RECORD EXTRACTS
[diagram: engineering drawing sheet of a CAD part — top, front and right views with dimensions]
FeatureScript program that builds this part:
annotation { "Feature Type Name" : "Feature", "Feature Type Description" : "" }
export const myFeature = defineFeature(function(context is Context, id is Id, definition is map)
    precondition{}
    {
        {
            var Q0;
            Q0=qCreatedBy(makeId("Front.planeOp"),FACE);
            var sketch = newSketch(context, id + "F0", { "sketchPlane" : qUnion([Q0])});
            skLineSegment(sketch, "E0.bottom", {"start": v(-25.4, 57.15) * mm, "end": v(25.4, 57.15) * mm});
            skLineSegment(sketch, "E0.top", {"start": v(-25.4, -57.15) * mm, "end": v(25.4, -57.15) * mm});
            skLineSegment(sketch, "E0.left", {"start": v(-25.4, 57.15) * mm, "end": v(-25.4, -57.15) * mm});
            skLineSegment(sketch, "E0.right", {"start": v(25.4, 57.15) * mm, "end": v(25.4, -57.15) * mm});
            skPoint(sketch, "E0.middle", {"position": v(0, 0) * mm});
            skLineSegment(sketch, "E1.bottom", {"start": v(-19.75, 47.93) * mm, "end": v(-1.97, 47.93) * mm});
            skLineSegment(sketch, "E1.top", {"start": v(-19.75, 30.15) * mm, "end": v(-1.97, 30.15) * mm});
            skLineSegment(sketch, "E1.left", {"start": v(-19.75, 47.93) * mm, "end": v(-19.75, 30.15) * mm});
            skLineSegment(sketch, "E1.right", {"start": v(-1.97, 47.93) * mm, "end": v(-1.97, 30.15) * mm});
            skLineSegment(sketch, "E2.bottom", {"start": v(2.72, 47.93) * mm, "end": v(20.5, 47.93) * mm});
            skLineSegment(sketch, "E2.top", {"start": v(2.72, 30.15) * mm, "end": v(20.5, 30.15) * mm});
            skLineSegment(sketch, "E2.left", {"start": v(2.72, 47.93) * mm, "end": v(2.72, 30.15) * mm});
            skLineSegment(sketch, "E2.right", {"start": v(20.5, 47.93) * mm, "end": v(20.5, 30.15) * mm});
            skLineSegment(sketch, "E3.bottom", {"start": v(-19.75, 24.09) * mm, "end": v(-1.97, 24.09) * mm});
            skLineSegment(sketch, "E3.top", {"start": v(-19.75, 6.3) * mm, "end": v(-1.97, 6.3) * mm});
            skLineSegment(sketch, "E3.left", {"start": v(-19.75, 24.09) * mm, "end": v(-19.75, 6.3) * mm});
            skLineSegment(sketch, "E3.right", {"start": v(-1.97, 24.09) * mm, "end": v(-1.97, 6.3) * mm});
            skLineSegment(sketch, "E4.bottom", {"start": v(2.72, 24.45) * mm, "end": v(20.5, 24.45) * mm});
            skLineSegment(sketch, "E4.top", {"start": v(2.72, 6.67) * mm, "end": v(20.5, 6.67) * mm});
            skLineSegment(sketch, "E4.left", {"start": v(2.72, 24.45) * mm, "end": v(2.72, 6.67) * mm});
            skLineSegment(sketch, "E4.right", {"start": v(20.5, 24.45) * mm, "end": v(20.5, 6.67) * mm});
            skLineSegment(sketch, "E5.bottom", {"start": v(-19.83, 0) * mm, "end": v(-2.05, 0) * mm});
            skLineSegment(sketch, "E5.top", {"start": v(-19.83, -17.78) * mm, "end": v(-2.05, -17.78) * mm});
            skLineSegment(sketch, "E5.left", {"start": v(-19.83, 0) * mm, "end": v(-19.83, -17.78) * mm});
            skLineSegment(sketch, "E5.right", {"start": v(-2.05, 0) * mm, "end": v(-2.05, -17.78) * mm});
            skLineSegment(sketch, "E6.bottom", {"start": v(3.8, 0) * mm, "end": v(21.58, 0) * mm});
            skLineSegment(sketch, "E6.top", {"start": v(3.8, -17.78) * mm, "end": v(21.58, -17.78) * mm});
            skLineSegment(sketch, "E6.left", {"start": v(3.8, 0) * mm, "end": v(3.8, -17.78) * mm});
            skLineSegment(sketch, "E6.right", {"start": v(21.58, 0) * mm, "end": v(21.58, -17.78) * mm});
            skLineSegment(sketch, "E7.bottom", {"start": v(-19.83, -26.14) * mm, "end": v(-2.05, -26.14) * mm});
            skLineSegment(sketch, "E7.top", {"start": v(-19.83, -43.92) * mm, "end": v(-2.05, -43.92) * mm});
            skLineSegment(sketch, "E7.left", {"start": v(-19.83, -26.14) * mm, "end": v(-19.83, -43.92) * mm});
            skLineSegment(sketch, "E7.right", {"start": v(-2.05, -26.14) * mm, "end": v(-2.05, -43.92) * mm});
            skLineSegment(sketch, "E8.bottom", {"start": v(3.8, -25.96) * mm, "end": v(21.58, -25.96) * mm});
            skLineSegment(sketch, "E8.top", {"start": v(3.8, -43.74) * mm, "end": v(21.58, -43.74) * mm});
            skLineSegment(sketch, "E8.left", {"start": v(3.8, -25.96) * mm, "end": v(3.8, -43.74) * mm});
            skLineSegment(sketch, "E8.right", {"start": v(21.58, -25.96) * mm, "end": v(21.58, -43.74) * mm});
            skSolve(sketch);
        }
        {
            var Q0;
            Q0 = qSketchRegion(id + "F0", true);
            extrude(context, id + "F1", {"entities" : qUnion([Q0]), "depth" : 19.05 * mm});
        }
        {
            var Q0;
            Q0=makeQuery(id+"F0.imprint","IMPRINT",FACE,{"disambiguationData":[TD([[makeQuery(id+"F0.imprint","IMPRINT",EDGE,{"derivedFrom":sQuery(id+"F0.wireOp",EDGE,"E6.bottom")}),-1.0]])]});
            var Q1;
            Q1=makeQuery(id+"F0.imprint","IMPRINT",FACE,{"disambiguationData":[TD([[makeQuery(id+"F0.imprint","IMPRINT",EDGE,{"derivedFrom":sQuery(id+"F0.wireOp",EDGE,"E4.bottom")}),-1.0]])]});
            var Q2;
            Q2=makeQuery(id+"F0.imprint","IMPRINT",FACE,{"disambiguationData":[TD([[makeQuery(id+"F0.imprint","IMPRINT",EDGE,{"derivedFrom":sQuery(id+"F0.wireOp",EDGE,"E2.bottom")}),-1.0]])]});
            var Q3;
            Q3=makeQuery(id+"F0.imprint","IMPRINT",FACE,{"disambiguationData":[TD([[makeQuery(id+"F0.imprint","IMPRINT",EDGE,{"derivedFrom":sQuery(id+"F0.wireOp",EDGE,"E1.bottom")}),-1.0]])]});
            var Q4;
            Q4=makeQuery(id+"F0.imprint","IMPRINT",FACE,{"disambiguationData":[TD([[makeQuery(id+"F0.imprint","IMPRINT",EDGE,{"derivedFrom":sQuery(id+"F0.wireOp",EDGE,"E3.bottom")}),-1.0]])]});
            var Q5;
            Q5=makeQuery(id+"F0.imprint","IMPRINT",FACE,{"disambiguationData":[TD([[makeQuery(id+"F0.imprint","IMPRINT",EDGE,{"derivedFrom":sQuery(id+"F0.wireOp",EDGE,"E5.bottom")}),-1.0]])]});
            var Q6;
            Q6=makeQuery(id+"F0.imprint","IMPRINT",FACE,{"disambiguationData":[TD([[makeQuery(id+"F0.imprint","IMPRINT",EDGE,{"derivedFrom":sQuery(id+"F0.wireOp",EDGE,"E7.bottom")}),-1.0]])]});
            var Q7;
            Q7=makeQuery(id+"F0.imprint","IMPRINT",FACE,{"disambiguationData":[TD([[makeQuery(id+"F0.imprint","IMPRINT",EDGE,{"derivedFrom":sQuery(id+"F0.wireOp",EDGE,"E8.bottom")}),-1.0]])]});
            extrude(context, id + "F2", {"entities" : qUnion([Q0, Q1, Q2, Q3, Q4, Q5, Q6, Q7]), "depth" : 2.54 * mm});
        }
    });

WORK TO BE COMPLETED
How many lines of the material above contain the string "imprint"? Reply with the number alone.

WRITTEN RESPONSE
8